[[ The input, beginning ]]
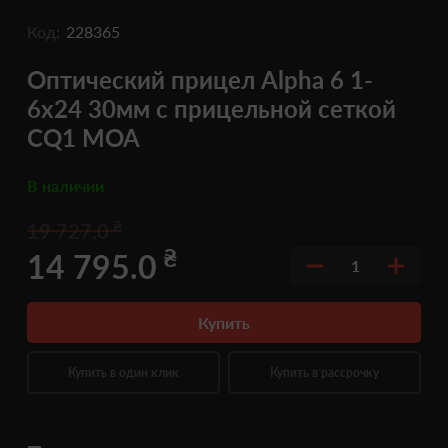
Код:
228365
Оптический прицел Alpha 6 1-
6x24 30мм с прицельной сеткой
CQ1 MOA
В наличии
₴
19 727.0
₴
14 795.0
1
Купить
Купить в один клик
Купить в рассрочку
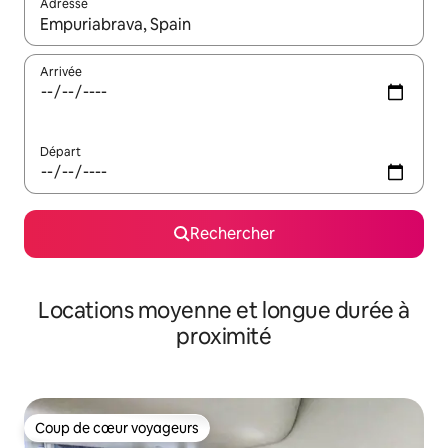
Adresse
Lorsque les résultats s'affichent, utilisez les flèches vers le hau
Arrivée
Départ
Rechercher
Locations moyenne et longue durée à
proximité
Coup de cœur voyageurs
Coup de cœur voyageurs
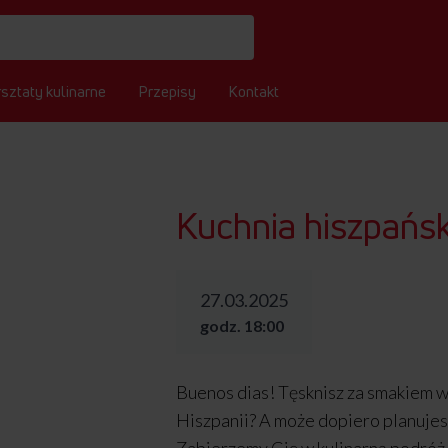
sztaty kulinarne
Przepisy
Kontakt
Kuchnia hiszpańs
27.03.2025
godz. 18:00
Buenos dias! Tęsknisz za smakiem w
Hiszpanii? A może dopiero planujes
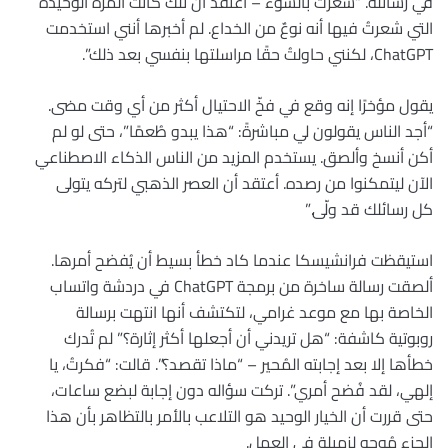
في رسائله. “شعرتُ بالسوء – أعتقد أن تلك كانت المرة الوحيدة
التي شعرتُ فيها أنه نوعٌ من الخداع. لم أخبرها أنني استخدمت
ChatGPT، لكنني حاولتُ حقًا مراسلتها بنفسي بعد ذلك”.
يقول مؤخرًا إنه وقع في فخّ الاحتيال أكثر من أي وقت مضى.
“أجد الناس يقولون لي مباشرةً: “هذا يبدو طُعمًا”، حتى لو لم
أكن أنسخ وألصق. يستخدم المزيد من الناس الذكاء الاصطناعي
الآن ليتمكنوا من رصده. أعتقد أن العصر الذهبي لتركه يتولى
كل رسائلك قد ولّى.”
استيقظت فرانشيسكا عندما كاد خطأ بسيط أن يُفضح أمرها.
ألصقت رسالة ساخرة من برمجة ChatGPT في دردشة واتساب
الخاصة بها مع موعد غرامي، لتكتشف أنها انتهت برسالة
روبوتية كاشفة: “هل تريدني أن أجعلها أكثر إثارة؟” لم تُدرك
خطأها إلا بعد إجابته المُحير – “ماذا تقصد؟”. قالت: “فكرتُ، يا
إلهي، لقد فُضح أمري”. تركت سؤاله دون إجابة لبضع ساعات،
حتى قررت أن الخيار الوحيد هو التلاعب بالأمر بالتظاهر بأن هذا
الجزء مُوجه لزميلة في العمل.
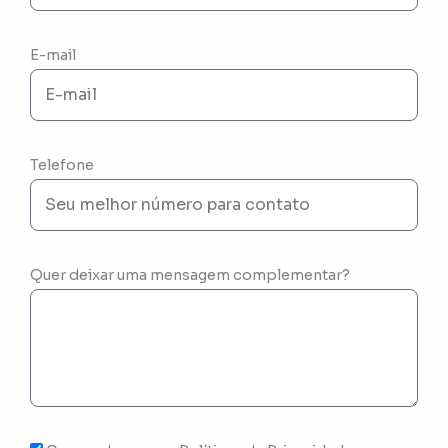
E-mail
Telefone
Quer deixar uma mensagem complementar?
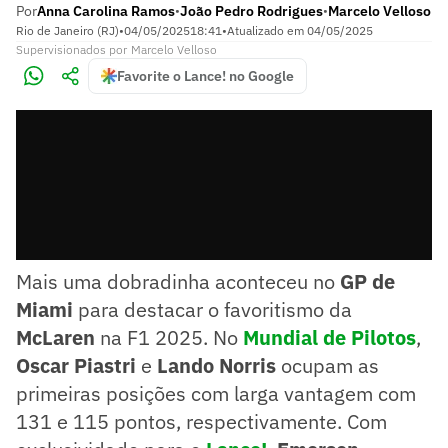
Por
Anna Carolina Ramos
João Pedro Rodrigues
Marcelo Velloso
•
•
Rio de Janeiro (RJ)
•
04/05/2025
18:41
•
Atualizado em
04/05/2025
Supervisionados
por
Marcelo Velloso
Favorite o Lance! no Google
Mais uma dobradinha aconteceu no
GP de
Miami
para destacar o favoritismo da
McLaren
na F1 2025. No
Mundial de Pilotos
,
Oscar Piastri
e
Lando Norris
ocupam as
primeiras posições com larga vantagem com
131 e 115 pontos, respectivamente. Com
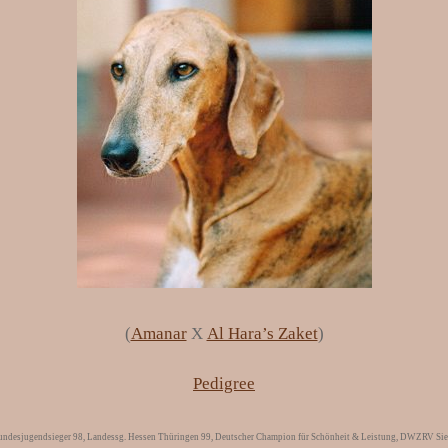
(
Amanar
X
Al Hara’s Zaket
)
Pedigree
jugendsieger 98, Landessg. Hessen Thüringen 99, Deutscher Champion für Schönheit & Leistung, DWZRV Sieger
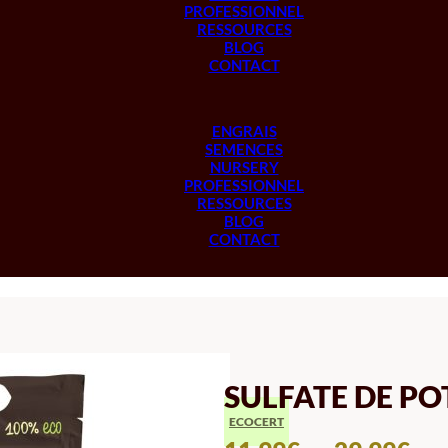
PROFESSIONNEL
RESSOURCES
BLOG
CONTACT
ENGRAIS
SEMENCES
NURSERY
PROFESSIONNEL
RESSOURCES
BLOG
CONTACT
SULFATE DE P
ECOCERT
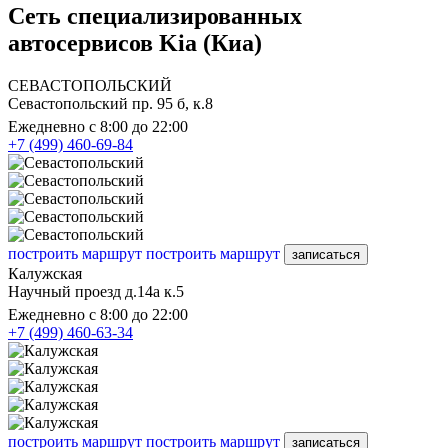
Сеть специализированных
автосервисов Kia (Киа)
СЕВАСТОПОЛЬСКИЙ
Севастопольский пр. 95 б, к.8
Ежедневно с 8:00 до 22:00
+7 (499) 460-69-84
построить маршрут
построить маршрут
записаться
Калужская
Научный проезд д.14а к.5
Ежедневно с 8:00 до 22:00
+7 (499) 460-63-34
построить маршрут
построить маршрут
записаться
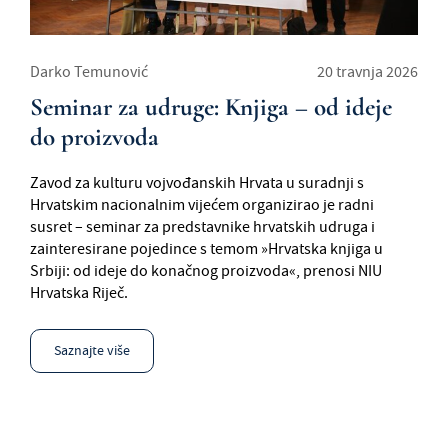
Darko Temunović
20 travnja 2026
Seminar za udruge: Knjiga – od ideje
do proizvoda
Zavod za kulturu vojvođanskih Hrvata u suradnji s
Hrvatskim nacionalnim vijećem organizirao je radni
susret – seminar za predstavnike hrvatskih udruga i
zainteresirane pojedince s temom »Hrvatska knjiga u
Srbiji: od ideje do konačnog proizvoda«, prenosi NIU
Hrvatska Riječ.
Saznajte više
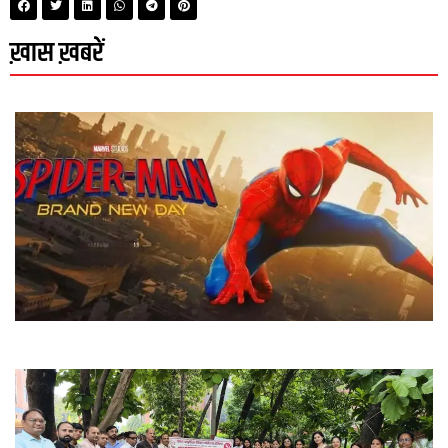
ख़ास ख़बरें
[[ The input, end ]]
> Problem to work on
With pictures removed, write out exactly each line of the entries from the first through the line that holds "حتى قررت أن".

> Exercise output
Код:
228365
Оптический прицел Alpha 6 1-
6x24 30мм с прицельной сеткой
CQ1 MOA
В наличии
₴
19 727.0
₴
14 795.0
1
Купить
Купить в один клик
Купить в рассрочку
Adresse
Lorsque les résultats s'affichent, utilisez les flèches vers le hau
Arrivée
Départ
Rechercher
Locations moyenne et longue durée à
proximité
Coup de cœur voyageurs
Coup de cœur voyageurs
sztaty kulinarne
Przepisy
Kontakt
Kuchnia hiszpańs
27.03.2025
godz. 18:00
Buenos dias! Tęsknisz za smakiem w
Hiszpanii? A może dopiero planujes
في رسائله. “شعرتُ بالسوء – أعتقد أن تلك كانت المرة الوحيدة
التي شعرتُ فيها أنه نوعٌ من الخداع. لم أخبرها أنني استخدمت
ChatGPT، لكنني حاولتُ حقًا مراسلتها بنفسي بعد ذلك”.
يقول مؤخرًا إنه وقع في فخّ الاحتيال أكثر من أي وقت مضى.
“أجد الناس يقولون لي مباشرةً: “هذا يبدو طُعمًا”، حتى لو لم
أكن أنسخ وألصق. يستخدم المزيد من الناس الذكاء الاصطناعي
الآن ليتمكنوا من رصده. أعتقد أن العصر الذهبي لتركه يتولى
كل رسائلك قد ولّى.”
استيقظت فرانشيسكا عندما كاد خطأ بسيط أن يُفضح أمرها.
ألصقت رسالة ساخرة من برمجة ChatGPT في دردشة واتساب
الخاصة بها مع موعد غرامي، لتكتشف أنها انتهت برسالة
روبوتية كاشفة: “هل تريدني أن أجعلها أكثر إثارة؟” لم تُدرك
خطأها إلا بعد إجابته المُحير – “ماذا تقصد؟”. قالت: “فكرتُ، يا
إلهي، لقد فُضح أمري”. تركت سؤاله دون إجابة لبضع ساعات،
حتى قررت أن الخيار الوحيد هو التلاعب بالأمر بالتظاهر بأن هذا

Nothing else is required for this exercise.